Poster Wed, Jul 8, 2026 • 10:30 AM – 12:15 PM KST Coex: HALL A

MAPS: Memory-Aware Predictive Scheduling Framework for Large Language Models Serving

Tiancheng Zhang ⋅ Yulin Chen ⋅ Yunfeng Zhao ⋅ Shaoyuan Huang ⋅ Cheng Zhang ⋅ Xiaofei Wang

Abstract

The surge of large language model (LLM) applications on personal devices imposes massive, bursty workloads on cloud serving infrastructure.
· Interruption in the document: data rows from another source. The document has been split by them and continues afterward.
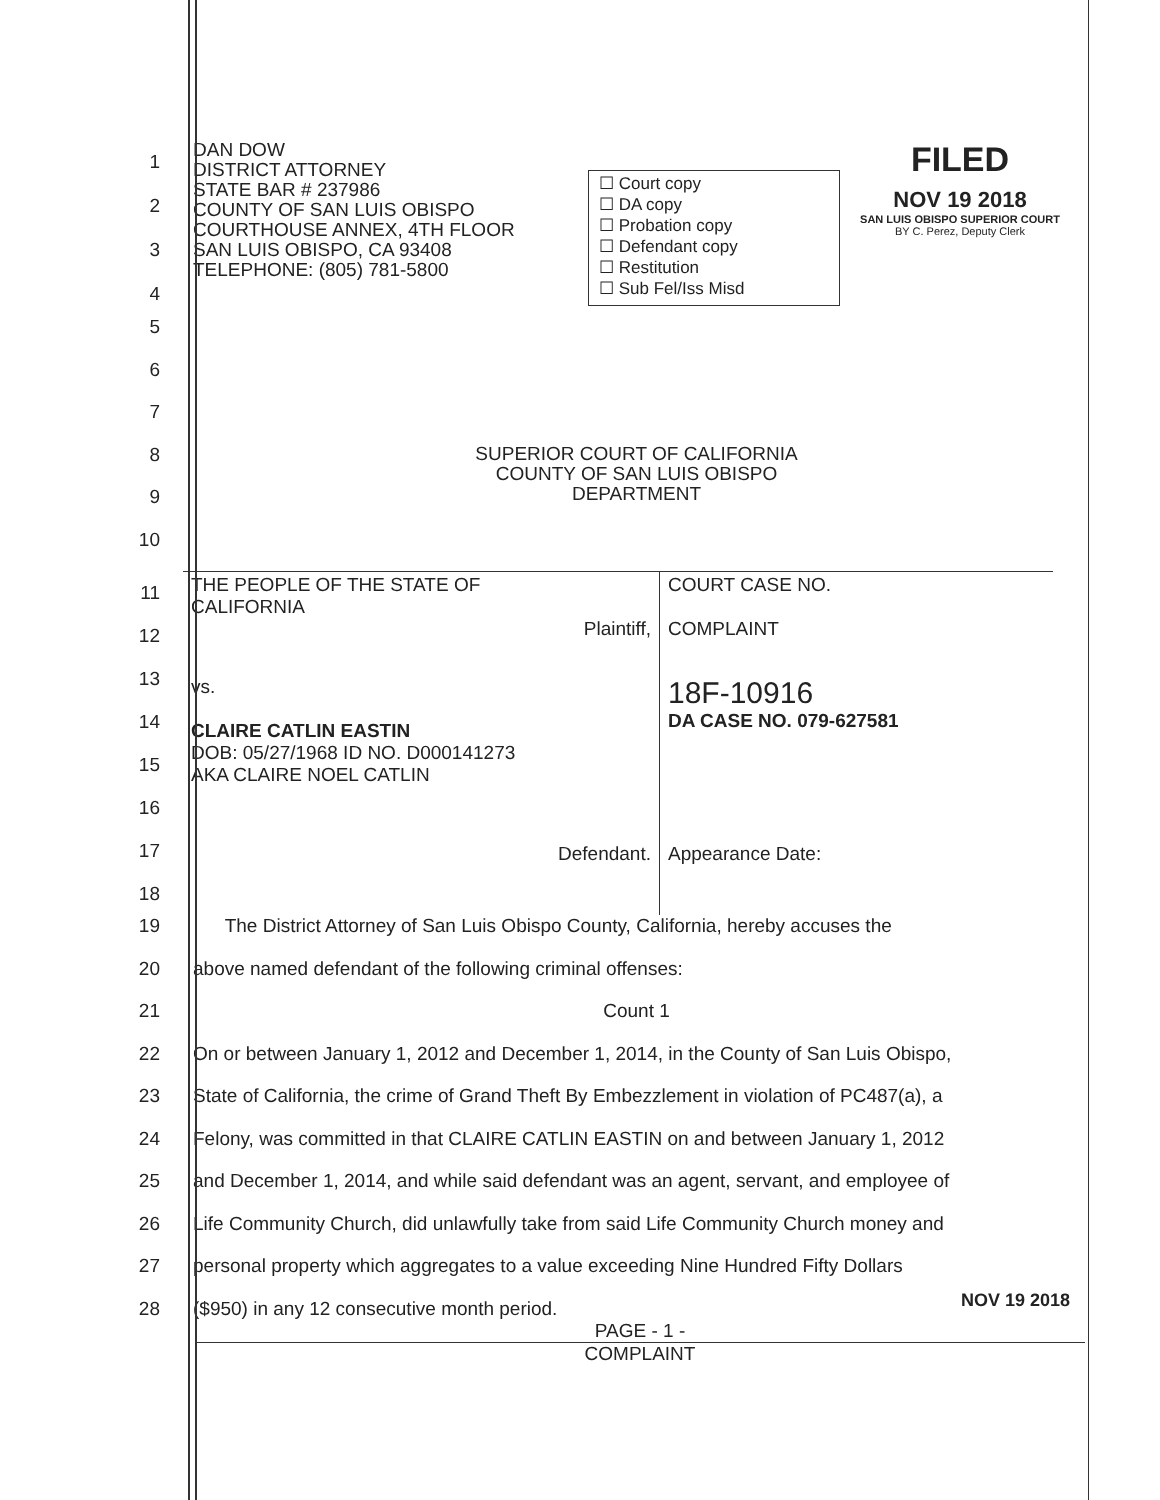1
2
3
4
DAN DOW
DISTRICT ATTORNEY
STATE BAR # 237986
COUNTY OF SAN LUIS OBISPO
COURTHOUSE ANNEX, 4TH FLOOR
SAN LUIS OBISPO, CA 93408
TELEPHONE: (805) 781-5800
☐ Court copy
☐ DA copy
☐ Probation copy
☐ Defendant copy
☐ Restitution
☐ Sub Fel/Iss Misd
FILED
NOV 19 2018
SAN LUIS OBISPO SUPERIOR COURT
BY C. Perez, Deputy Clerk
5
6
7
8
SUPERIOR COURT OF CALIFORNIA
COUNTY OF SAN LUIS OBISPO
DEPARTMENT
9
10
11
12
13
14
15
16
17
18
| THE PEOPLE OF THE STATE OF CALIFORNIA Plaintiff, | COURT CASE NO. COMPLAINT |
| vs. CLAIRE CATLIN EASTIN DOB: 05/27/1968 ID NO. D000141273 AKA CLAIRE NOEL CATLIN | 18F-10916 DA CASE NO. 079-627581 |
| Defendant. | Appearance Date: |
19 The District Attorney of San Luis Obispo County, California, hereby accuses the
20 above named defendant of the following criminal offenses:
21 Count 1
22 On or between January 1, 2012 and December 1, 2014, in the County of San Luis Obispo,
23 State of California, the crime of Grand Theft By Embezzlement in violation of PC487(a), a
24 Felony, was committed in that CLAIRE CATLIN EASTIN on and between January 1, 2012
25 and December 1, 2014, and while said defendant was an agent, servant, and employee of
26 Life Community Church, did unlawfully take from said Life Community Church money and
27 personal property which aggregates to a value exceeding Nine Hundred Fifty Dollars
28 ($950) in any 12 consecutive month period.
PAGE - 1 -
COMPLAINT
NOV 19 2018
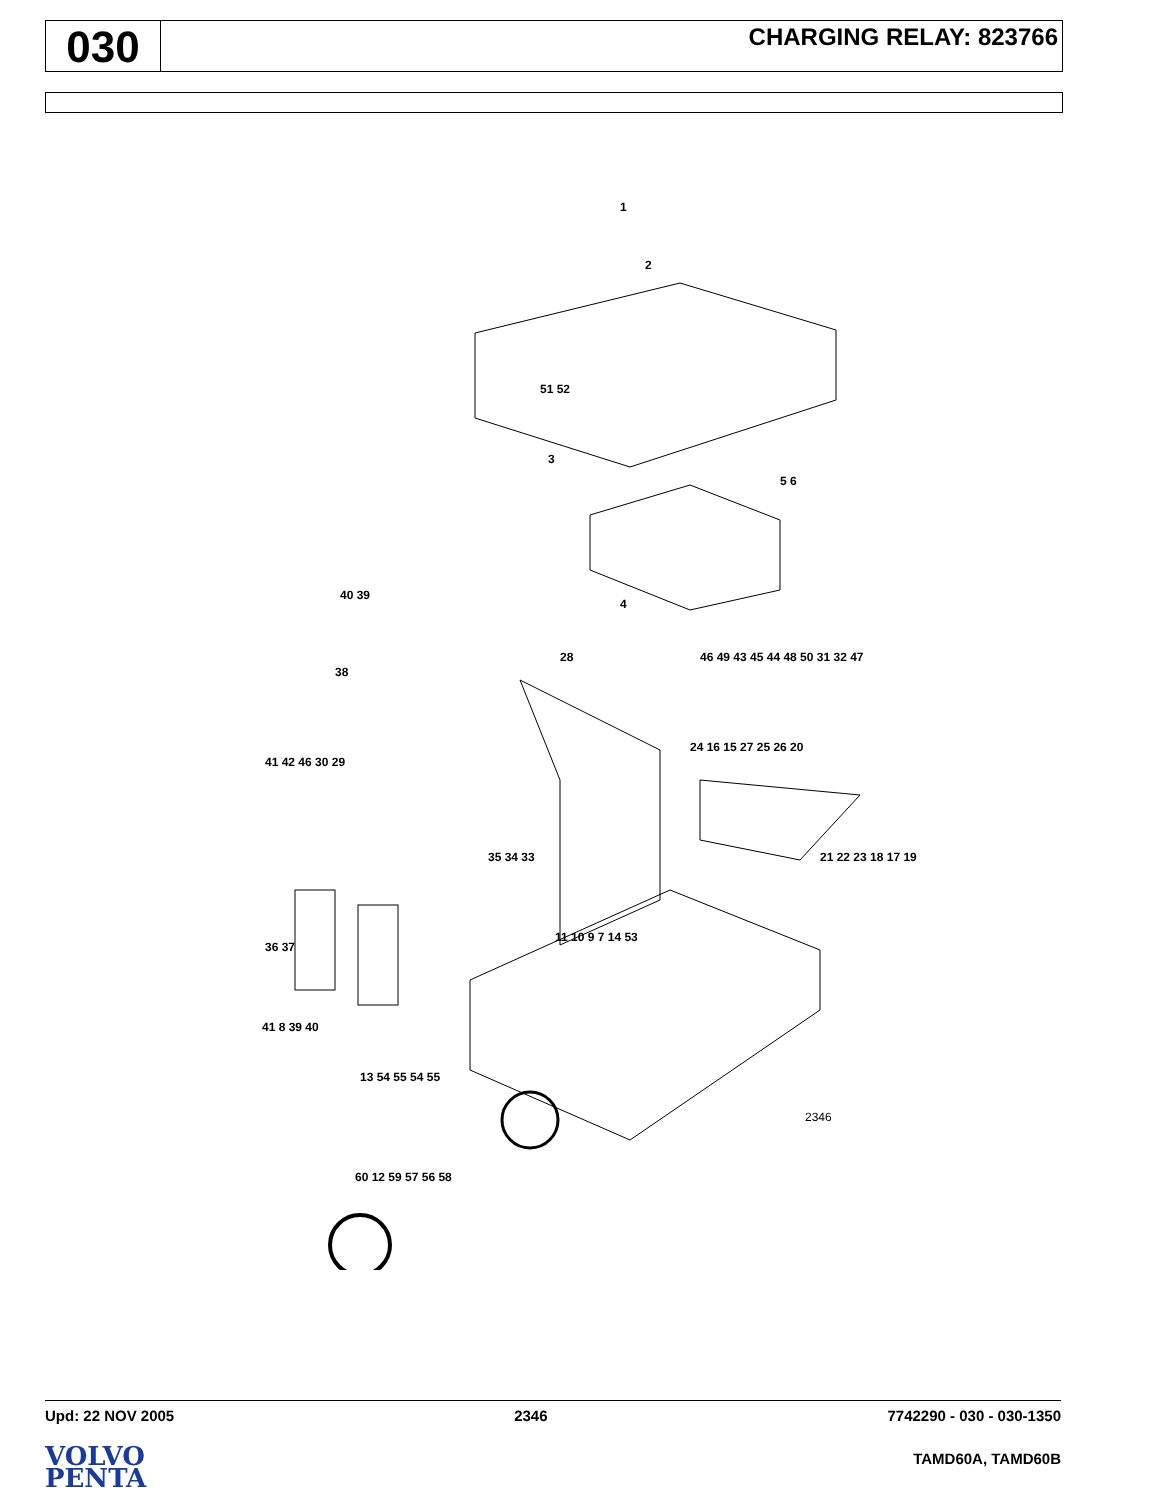030
CHARGING RELAY: 823766
1
2
51 52
3
5 6
4
40 39
38
28 46 49 43 45 44 48 50 31 32 47
41 42 46 30 29
24 16 15 27 25 26 20
35 34 33 21 22 23 18 17 19
36 37
11 10 9 7 14 53
41 8 39 40
13 54 55 54 55
2346
60 12 59 57 56 58
Upd: 22 NOV 2005 2346 7742290 - 030 - 030-1350
VOLVO
PENTA
TAMD60A, TAMD60B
While prefill-decode disaggregation improves throughput and scalability, memory-bound decode instances often suffer from persistent load imbalance, as output lengths are unknown when requests arrive at the cloud. To address this, we propose MAPS, a memory-aware predictive scheduling framework tailored for disaggregated LLM serving. MAPS performs device-assisted speculative output-length prediction overlapped with cloud-side prefilling, incurring negligible latency overhead. To handle generation uncertainty, MAPS applies uncertainty-aware calibration to derive output length upper bounds with target coverage, enabling safe scheduling decisions. Building on these bounds, MAPS employs a hierarchical global-local scheduling strategy to mitigate inter-decoder queue buildup and intra-decoder head-of-line blocking. Extensive experiments on two real-world workloads and two LLMs show that MAPS significantly outperforms three state-of-the-art systems, reducing average end-to-end latency by 42.6\% and tail latency by up to 84.8\%.